* [Saved entries]

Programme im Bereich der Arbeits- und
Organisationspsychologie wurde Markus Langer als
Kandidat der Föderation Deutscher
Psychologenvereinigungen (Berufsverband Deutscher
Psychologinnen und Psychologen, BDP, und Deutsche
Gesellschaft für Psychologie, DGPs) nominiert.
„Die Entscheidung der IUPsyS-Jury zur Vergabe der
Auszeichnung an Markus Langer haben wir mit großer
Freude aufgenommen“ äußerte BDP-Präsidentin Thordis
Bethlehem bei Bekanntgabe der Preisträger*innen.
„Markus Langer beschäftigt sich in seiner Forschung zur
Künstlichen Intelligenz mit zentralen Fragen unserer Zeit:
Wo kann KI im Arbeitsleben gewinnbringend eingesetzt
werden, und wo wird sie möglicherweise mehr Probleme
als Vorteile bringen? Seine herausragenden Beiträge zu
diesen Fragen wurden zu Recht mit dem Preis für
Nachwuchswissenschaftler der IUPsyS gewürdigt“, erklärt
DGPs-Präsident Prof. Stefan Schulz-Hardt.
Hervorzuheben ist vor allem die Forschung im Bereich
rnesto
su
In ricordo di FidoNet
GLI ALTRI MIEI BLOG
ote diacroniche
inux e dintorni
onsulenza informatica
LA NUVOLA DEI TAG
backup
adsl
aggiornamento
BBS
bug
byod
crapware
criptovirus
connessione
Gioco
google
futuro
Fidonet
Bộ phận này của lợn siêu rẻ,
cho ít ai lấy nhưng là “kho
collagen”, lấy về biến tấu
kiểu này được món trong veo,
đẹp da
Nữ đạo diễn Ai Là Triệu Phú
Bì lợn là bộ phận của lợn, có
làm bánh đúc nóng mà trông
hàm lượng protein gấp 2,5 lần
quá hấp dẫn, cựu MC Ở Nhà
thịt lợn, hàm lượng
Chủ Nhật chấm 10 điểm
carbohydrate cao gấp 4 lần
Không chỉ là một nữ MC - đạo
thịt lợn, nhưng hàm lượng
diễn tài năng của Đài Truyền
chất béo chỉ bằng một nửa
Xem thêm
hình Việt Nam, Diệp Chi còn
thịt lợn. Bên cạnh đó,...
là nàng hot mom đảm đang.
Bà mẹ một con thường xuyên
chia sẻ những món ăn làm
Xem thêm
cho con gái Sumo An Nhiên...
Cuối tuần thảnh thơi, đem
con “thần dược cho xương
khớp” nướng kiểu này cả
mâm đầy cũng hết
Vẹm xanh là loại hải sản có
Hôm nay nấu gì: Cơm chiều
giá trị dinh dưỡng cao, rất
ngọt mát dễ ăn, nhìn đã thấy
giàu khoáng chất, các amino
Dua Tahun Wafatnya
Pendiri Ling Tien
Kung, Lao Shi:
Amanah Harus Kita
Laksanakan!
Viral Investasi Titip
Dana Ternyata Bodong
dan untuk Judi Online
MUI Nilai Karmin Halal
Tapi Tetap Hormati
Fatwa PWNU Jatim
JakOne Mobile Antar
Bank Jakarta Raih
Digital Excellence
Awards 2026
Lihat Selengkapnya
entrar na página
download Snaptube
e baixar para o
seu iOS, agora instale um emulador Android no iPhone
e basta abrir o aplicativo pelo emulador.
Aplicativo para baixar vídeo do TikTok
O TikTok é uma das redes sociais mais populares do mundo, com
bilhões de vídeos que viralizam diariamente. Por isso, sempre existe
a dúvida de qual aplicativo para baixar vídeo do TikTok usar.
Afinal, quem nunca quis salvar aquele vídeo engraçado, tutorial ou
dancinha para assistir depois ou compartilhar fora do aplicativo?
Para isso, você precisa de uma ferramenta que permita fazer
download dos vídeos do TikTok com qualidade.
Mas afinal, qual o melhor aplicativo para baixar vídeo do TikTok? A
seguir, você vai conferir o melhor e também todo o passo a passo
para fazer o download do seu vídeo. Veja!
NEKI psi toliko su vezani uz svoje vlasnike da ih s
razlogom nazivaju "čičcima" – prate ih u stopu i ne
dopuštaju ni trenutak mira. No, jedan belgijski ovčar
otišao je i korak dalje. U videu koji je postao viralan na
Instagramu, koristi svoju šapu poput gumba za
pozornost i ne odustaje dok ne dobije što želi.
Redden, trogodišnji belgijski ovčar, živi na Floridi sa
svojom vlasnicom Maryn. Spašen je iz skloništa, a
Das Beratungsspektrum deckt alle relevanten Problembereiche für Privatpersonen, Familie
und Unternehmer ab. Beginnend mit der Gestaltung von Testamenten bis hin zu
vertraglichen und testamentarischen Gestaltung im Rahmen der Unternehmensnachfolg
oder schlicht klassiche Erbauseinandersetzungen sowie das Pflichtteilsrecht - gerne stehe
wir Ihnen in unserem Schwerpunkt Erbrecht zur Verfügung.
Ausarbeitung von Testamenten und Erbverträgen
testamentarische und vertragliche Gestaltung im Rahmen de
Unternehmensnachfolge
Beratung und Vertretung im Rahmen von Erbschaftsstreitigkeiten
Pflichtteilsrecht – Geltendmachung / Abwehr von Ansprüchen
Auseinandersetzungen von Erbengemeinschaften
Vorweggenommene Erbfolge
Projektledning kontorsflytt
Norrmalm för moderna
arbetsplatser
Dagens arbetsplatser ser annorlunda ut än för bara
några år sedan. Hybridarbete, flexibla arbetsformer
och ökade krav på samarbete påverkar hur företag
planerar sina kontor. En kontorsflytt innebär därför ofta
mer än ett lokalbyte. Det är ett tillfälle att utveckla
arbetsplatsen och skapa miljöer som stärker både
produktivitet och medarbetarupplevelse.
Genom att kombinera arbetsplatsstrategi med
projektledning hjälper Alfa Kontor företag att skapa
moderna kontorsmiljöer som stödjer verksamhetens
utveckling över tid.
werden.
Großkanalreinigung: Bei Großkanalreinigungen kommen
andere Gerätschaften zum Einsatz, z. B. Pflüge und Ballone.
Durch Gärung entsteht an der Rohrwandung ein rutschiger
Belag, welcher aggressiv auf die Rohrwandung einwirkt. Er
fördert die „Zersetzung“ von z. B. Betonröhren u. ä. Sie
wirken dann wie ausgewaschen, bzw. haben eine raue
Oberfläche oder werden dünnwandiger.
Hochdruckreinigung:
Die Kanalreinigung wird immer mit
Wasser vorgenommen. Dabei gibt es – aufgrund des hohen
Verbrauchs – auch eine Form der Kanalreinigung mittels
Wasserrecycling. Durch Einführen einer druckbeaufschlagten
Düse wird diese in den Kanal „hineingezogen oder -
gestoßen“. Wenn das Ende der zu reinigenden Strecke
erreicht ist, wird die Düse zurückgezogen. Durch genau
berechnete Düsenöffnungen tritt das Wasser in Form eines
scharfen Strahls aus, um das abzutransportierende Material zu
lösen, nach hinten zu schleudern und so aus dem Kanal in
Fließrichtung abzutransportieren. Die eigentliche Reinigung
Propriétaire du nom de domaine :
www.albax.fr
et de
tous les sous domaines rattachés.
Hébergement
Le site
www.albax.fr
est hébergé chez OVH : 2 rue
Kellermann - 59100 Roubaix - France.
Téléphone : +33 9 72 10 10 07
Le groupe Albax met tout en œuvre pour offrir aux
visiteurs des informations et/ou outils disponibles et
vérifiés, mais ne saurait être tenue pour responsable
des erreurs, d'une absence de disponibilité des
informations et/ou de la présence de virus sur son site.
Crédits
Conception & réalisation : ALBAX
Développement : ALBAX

* [ABOUT THIS EXERCISE]
What is needed is an exact transcription of every entry above.

* [RESULT FOR THIS TASK]
Programme im Bereich der Arbeits- und
Organisationspsychologie wurde Markus Langer als
Kandidat der Föderation Deutscher
Psychologenvereinigungen (Berufsverband Deutscher
Psychologinnen und Psychologen, BDP, und Deutsche
Gesellschaft für Psychologie, DGPs) nominiert.
„Die Entscheidung der IUPsyS-Jury zur Vergabe der
Auszeichnung an Markus Langer haben wir mit großer
Freude aufgenommen“ äußerte BDP-Präsidentin Thordis
Bethlehem bei Bekanntgabe der Preisträger*innen.
„Markus Langer beschäftigt sich in seiner Forschung zur
Künstlichen Intelligenz mit zentralen Fragen unserer Zeit:
Wo kann KI im Arbeitsleben gewinnbringend eingesetzt
werden, und wo wird sie möglicherweise mehr Probleme
als Vorteile bringen? Seine herausragenden Beiträge zu
diesen Fragen wurden zu Recht mit dem Preis für
Nachwuchswissenschaftler der IUPsyS gewürdigt“, erklärt
DGPs-Präsident Prof. Stefan Schulz-Hardt.
Hervorzuheben ist vor allem die Forschung im Bereich
rnesto
su
In ricordo di FidoNet
GLI ALTRI MIEI BLOG
ote diacroniche
inux e dintorni
onsulenza informatica
LA NUVOLA DEI TAG
backup
adsl
aggiornamento
BBS
bug
byod
crapware
criptovirus
connessione
Gioco
google
futuro
Fidonet
Bộ phận này của lợn siêu rẻ,
cho ít ai lấy nhưng là “kho
collagen”, lấy về biến tấu
kiểu này được món trong veo,
đẹp da
Nữ đạo diễn Ai Là Triệu Phú
Bì lợn là bộ phận của lợn, có
làm bánh đúc nóng mà trông
hàm lượng protein gấp 2,5 lần
quá hấp dẫn, cựu MC Ở Nhà
thịt lợn, hàm lượng
Chủ Nhật chấm 10 điểm
carbohydrate cao gấp 4 lần
Không chỉ là một nữ MC - đạo
thịt lợn, nhưng hàm lượng
diễn tài năng của Đài Truyền
chất béo chỉ bằng một nửa
Xem thêm
hình Việt Nam, Diệp Chi còn
thịt lợn. Bên cạnh đó,...
là nàng hot mom đảm đang.
Bà mẹ một con thường xuyên
chia sẻ những món ăn làm
Xem thêm
cho con gái Sumo An Nhiên...
Cuối tuần thảnh thơi, đem
con “thần dược cho xương
khớp” nướng kiểu này cả
mâm đầy cũng hết
Vẹm xanh là loại hải sản có
Hôm nay nấu gì: Cơm chiều
giá trị dinh dưỡng cao, rất
ngọt mát dễ ăn, nhìn đã thấy
giàu khoáng chất, các amino
Dua Tahun Wafatnya
Pendiri Ling Tien
Kung, Lao Shi:
Amanah Harus Kita
Laksanakan!
Viral Investasi Titip
Dana Ternyata Bodong
dan untuk Judi Online
MUI Nilai Karmin Halal
Tapi Tetap Hormati
Fatwa PWNU Jatim
JakOne Mobile Antar
Bank Jakarta Raih
Digital Excellence
Awards 2026
Lihat Selengkapnya
entrar na página
download Snaptube
e baixar para o
seu iOS, agora instale um emulador Android no iPhone
e basta abrir o aplicativo pelo emulador.
Aplicativo para baixar vídeo do TikTok
O TikTok é uma das redes sociais mais populares do mundo, com
bilhões de vídeos que viralizam diariamente. Por isso, sempre existe
a dúvida de qual aplicativo para baixar vídeo do TikTok usar.
Afinal, quem nunca quis salvar aquele vídeo engraçado, tutorial ou
dancinha para assistir depois ou compartilhar fora do aplicativo?
Para isso, você precisa de uma ferramenta que permita fazer
download dos vídeos do TikTok com qualidade.
Mas afinal, qual o melhor aplicativo para baixar vídeo do TikTok? A
seguir, você vai conferir o melhor e também todo o passo a passo
para fazer o download do seu vídeo. Veja!
NEKI psi toliko su vezani uz svoje vlasnike da ih s
razlogom nazivaju "čičcima" – prate ih u stopu i ne
dopuštaju ni trenutak mira. No, jedan belgijski ovčar
otišao je i korak dalje. U videu koji je postao viralan na
Instagramu, koristi svoju šapu poput gumba za
pozornost i ne odustaje dok ne dobije što želi.
Redden, trogodišnji belgijski ovčar, živi na Floridi sa
svojom vlasnicom Maryn. Spašen je iz skloništa, a
Das Beratungsspektrum deckt alle relevanten Problembereiche für Privatpersonen, Familie
und Unternehmer ab. Beginnend mit der Gestaltung von Testamenten bis hin zu
vertraglichen und testamentarischen Gestaltung im Rahmen der Unternehmensnachfolg
oder schlicht klassiche Erbauseinandersetzungen sowie das Pflichtteilsrecht - gerne stehe
wir Ihnen in unserem Schwerpunkt Erbrecht zur Verfügung.
Ausarbeitung von Testamenten und Erbverträgen
testamentarische und vertragliche Gestaltung im Rahmen de
Unternehmensnachfolge
Beratung und Vertretung im Rahmen von Erbschaftsstreitigkeiten
Pflichtteilsrecht – Geltendmachung / Abwehr von Ansprüchen
Auseinandersetzungen von Erbengemeinschaften
Vorweggenommene Erbfolge
Projektledning kontorsflytt
Norrmalm för moderna
arbetsplatser
Dagens arbetsplatser ser annorlunda ut än för bara
några år sedan. Hybridarbete, flexibla arbetsformer
och ökade krav på samarbete påverkar hur företag
planerar sina kontor. En kontorsflytt innebär därför ofta
mer än ett lokalbyte. Det är ett tillfälle att utveckla
arbetsplatsen och skapa miljöer som stärker både
produktivitet och medarbetarupplevelse.
Genom att kombinera arbetsplatsstrategi med
projektledning hjälper Alfa Kontor företag att skapa
moderna kontorsmiljöer som stödjer verksamhetens
utveckling över tid.
werden.
Großkanalreinigung: Bei Großkanalreinigungen kommen
andere Gerätschaften zum Einsatz, z. B. Pflüge und Ballone.
Durch Gärung entsteht an der Rohrwandung ein rutschiger
Belag, welcher aggressiv auf die Rohrwandung einwirkt. Er
fördert die „Zersetzung“ von z. B. Betonröhren u. ä. Sie
wirken dann wie ausgewaschen, bzw. haben eine raue
Oberfläche oder werden dünnwandiger.
Hochdruckreinigung:
Die Kanalreinigung wird immer mit
Wasser vorgenommen. Dabei gibt es – aufgrund des hohen
Verbrauchs – auch eine Form der Kanalreinigung mittels
Wasserrecycling. Durch Einführen einer druckbeaufschlagten
Düse wird diese in den Kanal „hineingezogen oder -
gestoßen“. Wenn das Ende der zu reinigenden Strecke
erreicht ist, wird die Düse zurückgezogen. Durch genau
berechnete Düsenöffnungen tritt das Wasser in Form eines
scharfen Strahls aus, um das abzutransportierende Material zu
lösen, nach hinten zu schleudern und so aus dem Kanal in
Fließrichtung abzutransportieren. Die eigentliche Reinigung
Propriétaire du nom de domaine :
www.albax.fr
et de
tous les sous domaines rattachés.
Hébergement
Le site
www.albax.fr
est hébergé chez OVH : 2 rue
Kellermann - 59100 Roubaix - France.
Téléphone : +33 9 72 10 10 07
Le groupe Albax met tout en œuvre pour offrir aux
visiteurs des informations et/ou outils disponibles et
vérifiés, mais ne saurait être tenue pour responsable
des erreurs, d'une absence de disponibilité des
informations et/ou de la présence de virus sur son site.
Crédits
Conception & réalisation : ALBAX
Développement : ALBAX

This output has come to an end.